=== WRITTEN PROBLEM ===
In the article on POET Technologies shares below, copy out the stretch from "Personally, this explanation" through "up the atmosphere.".

=== TEXT SHOWN ===
Shares of POET Technologies are continuing their parabolic surge after CFO Thomas Mika confirmed to StockTwits that the company would be booking revenues from custom chip and networking specialist Marvell Technology.

“We’re a supplier to Marvell now that they’ve acquired Celestial AI who has been a customer of ours for a couple of years,” he said. “And what we supply to Celestial AI are light sources, high-bandwidth, multi-frequency, high-power light sources that light up the photonic fabric that Celestial AI talks about as being the communication device between GPUs and one GPU and another GPU, a GPU and a memory device.”

Mika also said “I hate shorts” when asked about Wolfpack Research’s bet against the company, and said that short sellers were “maggots.” Wolfpack alleged that Poet’s US-based investors would be exposed to an “IRS tax nightmare.”

Personally, this explanation strikes me as pretty thin gruel. We’ve known since early December that Marvell was buying Celestial AI, and that Celestial AI is a Poet customer. Indeed, the stock got to surge when the deal was announced for that very reason! I can confirm that the sky is blue, I don’t know if that should be considered a catalyst to bid up the atmosphere.

On the other hand, you could do worse for a thesis these days than, “Hey, everything in the AI infrastructure supply chain seems to have mooned at one point or another recently, maybe let’s look for some names that mooned in 2025 that haven’t had their time in the sun in 2026!”

Poet’s in the connectivity space, which has been on fire in 2026. But shares had been down year-to-date before more than doubling over the past nine sessions.

The company’s rally once again includes massively bullish options action:

On a related note, Navitas Semiconductor is up double digits today and nearing its closing high from October, the latest in a series of current conditions we’re flagging as being eerily reminiscent of the market backdrop six months ago. Navitas is up more than 80% over the past nine sessions.

=== ENTRIES ===
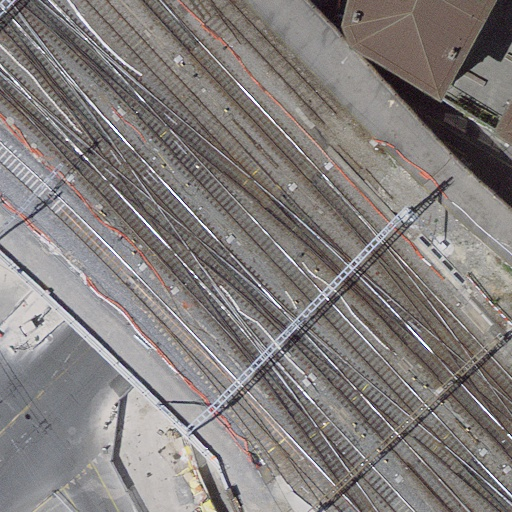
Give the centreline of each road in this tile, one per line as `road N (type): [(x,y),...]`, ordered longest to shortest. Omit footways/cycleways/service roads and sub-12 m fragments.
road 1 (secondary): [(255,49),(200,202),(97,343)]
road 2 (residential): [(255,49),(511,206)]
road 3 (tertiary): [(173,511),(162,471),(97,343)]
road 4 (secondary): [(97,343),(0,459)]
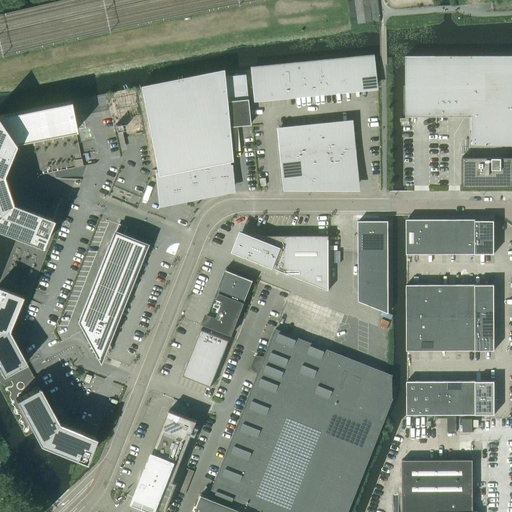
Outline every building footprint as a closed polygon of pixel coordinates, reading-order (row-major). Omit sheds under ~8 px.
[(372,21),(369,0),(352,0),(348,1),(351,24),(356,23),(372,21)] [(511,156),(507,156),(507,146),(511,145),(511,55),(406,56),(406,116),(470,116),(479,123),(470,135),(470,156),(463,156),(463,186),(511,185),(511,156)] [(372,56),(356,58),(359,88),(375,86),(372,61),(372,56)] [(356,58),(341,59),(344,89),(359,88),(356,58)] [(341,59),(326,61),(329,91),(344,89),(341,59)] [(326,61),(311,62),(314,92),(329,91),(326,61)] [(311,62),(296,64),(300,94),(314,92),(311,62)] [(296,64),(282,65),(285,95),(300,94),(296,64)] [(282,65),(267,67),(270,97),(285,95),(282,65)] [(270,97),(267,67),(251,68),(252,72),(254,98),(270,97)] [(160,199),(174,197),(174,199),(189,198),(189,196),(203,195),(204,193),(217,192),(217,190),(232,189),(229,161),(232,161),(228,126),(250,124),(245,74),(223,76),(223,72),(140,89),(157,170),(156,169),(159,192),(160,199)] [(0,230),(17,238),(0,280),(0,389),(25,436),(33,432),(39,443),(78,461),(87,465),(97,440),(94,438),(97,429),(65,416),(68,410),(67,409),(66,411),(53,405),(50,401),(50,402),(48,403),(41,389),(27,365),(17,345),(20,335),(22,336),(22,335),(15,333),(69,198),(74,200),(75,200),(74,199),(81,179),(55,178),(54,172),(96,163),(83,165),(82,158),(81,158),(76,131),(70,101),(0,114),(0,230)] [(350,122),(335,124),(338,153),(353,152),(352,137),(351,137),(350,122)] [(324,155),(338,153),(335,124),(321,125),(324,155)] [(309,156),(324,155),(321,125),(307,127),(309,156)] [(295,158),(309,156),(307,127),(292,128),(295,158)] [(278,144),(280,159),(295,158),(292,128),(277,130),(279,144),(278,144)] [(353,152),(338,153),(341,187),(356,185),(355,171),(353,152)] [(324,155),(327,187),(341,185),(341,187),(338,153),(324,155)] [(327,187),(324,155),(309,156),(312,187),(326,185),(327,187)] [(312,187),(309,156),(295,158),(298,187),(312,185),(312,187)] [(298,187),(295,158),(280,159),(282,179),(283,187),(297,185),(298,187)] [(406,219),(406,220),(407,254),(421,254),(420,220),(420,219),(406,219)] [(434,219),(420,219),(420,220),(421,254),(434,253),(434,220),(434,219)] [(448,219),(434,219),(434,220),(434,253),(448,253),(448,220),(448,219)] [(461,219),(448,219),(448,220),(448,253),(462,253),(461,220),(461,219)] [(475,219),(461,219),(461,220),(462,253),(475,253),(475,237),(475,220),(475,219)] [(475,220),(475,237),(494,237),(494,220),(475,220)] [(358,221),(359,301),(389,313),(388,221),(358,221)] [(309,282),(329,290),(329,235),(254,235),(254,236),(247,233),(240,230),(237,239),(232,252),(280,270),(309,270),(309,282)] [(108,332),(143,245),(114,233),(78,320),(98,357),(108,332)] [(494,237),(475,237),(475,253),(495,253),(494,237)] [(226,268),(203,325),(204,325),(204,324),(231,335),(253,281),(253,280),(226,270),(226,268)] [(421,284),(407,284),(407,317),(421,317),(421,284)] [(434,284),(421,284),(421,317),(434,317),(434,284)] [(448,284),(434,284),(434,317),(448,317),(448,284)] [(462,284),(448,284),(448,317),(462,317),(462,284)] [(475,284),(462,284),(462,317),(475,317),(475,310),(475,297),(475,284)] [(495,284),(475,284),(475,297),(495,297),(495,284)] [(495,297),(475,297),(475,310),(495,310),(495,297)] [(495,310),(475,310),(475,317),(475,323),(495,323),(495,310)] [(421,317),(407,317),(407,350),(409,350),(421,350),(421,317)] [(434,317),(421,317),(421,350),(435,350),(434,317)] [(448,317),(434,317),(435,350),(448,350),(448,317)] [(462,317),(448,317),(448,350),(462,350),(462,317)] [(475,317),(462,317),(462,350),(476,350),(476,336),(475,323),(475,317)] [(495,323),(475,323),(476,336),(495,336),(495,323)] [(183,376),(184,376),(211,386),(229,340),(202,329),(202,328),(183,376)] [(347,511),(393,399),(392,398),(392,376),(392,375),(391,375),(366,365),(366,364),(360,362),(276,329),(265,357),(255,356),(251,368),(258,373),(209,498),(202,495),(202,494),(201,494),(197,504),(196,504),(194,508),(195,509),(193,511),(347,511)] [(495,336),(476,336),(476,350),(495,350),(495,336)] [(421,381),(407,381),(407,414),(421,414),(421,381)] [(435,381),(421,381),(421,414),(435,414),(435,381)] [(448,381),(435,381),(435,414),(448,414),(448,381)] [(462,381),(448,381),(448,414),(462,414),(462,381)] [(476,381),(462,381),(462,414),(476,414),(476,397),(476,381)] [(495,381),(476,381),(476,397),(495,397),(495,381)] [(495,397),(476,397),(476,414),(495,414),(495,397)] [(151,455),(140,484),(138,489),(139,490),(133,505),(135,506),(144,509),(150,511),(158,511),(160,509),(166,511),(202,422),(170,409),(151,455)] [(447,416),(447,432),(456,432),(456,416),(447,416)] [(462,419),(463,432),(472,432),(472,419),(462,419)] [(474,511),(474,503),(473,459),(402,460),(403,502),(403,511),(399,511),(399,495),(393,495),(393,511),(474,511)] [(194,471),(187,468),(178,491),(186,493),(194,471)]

=== ANSWER TO THE TASK ===
Personally, this explanation strikes me as pretty thin gruel. We’ve known since early December that Marvell was buying Celestial AI, and that Celestial AI is a Poet customer. Indeed, the stock got to surge when the deal was announced for that very reason! I can confirm that the sky is blue, I don’t know if that should be considered a catalyst to bid up the atmosphere.